That was why any moderate to large Chef installation always turned out to be such a nightmare in practice - it was so easy to break out of the DSL, so people ended up swaddling it in impenetrable, unmaintainable spaghetti code. Ansible was a real breath of fresh air when it first came along!
This is just the pendulum swinging back again, and at least Python tends to be a little less "clever" (and therefore less write-only) than Ruby.
It seems to me that infra management is inherently suited to declarative logic. I'm pragmatic enough to understand why SWEs with little infra experience might prefer an imperative approach, but I tend to think you should pick one or the other and stick to it. In my experience, hybrid systems end up combining the worst aspects of both.
> It seems to me that infra management is inherently suited to declarative logic. I'm pragmatic enough to understand why SWEs with little infra experience might prefer an imperative approach, but I tend to think you should pick one or the other and stick to it.
Yep. IMO, imperative is definitely easier to reason about, and it’s what most programming languages are designed around, but it is absolutely the wrong approach for infrastructure. There are too many things that can go wrong that you may or may not have designed for. Declarative _is_ the state.

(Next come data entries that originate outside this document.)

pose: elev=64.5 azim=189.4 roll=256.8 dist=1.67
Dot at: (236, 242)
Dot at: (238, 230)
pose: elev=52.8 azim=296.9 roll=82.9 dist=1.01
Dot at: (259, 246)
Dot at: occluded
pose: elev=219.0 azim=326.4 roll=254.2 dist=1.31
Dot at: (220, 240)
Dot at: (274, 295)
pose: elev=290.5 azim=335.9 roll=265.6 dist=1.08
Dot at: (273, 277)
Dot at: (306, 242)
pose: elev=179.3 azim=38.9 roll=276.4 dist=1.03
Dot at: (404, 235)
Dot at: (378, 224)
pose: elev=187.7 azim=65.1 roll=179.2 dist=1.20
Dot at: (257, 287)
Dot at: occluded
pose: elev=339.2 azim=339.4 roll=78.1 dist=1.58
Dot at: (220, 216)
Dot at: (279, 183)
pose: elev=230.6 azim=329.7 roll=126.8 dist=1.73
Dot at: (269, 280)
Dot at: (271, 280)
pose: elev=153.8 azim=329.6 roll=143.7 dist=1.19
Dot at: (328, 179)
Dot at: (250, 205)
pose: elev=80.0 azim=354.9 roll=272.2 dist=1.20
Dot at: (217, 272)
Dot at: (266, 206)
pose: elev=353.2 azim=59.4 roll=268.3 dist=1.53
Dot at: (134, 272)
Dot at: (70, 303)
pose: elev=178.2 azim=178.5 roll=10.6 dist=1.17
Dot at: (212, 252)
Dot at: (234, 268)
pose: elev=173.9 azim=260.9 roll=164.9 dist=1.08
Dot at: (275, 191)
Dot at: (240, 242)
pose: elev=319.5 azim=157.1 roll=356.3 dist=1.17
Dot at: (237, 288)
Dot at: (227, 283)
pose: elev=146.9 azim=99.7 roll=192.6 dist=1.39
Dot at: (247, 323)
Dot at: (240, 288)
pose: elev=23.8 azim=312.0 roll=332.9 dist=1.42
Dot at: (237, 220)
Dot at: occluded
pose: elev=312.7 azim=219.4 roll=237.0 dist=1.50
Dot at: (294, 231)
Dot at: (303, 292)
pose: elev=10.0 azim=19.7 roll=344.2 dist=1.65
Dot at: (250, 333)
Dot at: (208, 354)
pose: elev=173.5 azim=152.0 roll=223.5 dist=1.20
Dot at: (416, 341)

“Built on Python, Salt is an event-driven automation tool and framework to deploy, configure, and manage complex IT systems. Use Salt to automate common infrastructure administration tasks and ensure that all the components of your infrastructure are operating in a consistent desired state.”
If you're a software engineer who wants to setup and maintain infrastructure, give PyInfra and Pulumi a go!
Huge fan of PyInfra. For my homelab, I use Pulumi with Python and PyInfra to build fully declarative intent based infrastructure. You can use actual software engineering principles like composition, inheritance, DI to setup and wire your infrastructure and services. One of the benefits of this is your infrastructure and services are now self documenting (have them write out a mermaid diagram!) and easily testable using pytest (from cheap unit tests to extensive integration tests (I use Incus)).
Instead of Pulumi, I originally used Terraform CDK with Python before CDK got IBM'd. The migration to Pulumi was refreshingly painless. My original reason for not choosing Pulumi was the crippled state of the open source, self hosted backend support a decade ago but it looks like that is now way more mature and less crippled.
PyInfra is a breath of fresh air compared to Ansible - its not just fast, it's more Pythonic, so IDE features actually work, readable, maintainable, debuggable. I call it infrastructure for software engineers.
If anyone wants to use an AI agent to try out PyInfra - One issue I've faced is that PyInfra was rearchitected in v2 (and some more in v3?) but what belongs in v1 vs v2 vs v3 isn't very clear, so an AI agent could spend a lot of time writing v1 code, having it fail and iterate to v2 and then to v3.
The official site uses the version in the URL as the namespace but it seems like the SOTA AI agents don't pay much attention to that.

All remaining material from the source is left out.